To do: Print the entries underneath word for word, omitting whatever pictures they contain.

(Beginning of Exercise input)

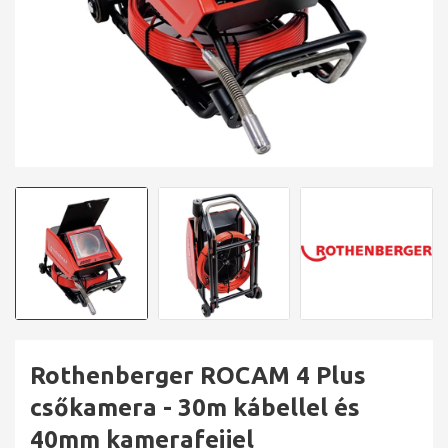
Rothenberger ROCAM 4 Plus
csőkamera - 30m kábellel és
40mm kamerafejjel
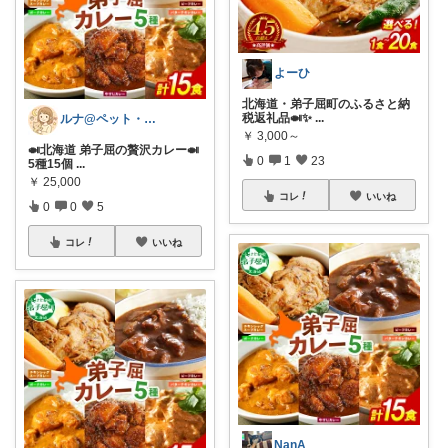
よーひ
北海道・弟子屈町のふるさと納
税返礼品🍛✨
...
ルナ@ペット・雑貨
￥
3,000～
🍛北海道 弟子屈の贅沢カレー🍛
0
1
23
5種15個
...
￥
25,000
コレ
いいね
0
0
5
コレ
いいね
NanA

(End of Exercise input)

Written answer:
Rothenberger ROCAM 4 Plus
csőkamera - 30m kábellel és
40mm kamerafejjel
よーひ
北海道・弟子屈町のふるさと納
税返礼品🍛✨
...
ルナ@ペット・雑貨
￥
3,000～
🍛北海道 弟子屈の贅沢カレー🍛
0
1
23
5種15個
...
￥
25,000
コレ
いいね
0
0
5
コレ
いいね
NanA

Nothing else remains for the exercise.